Duke Shuts Down Huge Plant Collection, Causing Scientific Uproar

Duke University has decided to close its herbarium, a collection of 825,000 specimens of plants, fungi and algae that was established more than a century ago. The collection, one of the largest and most diverse in the country, has helped scientists map the diversity of plant life and chronicle the impact of humans on the environment.

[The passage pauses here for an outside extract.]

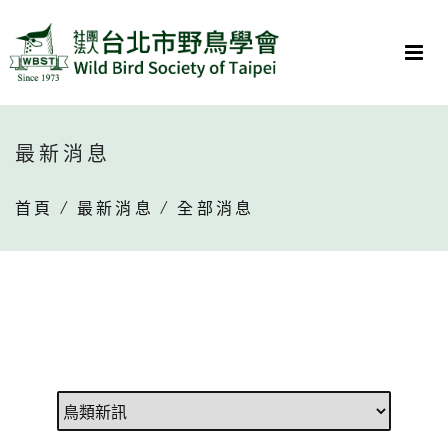
最新消息
首頁
/
最新消息
/ 全部消息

The university’s decision has left researchers reeling. “This is such a devastating blow for biodiversity science,” said Erika Edwards, the curator of the Yale Herbarium. “The entire community is simultaneously shocked and outraged.”

Scientific societies have also protested the move. “Duke’s decision to forgo responsibility of their herbarium specimens sets a terrible precedent,” the Natural Science Collections Alliance wrote in a letter to the university last Friday.

The alliance, along with six other scientific societies, endorsed a petition asking Duke to reconsider closing the herbarium. As of Wednesday, it had gained over 11,000 signatures.

“It is very shocking that such a large collection at a wealthy university would be deemed dispensable,” said Regina Baucom, a plant geneticist at the University of Michigan.

In an email sent last week to the herbarium’s staff, Susan Alberts, the dean of natural sciences at Duke, said that the university had decided that the collection should be moved elsewhere in the next two to three years.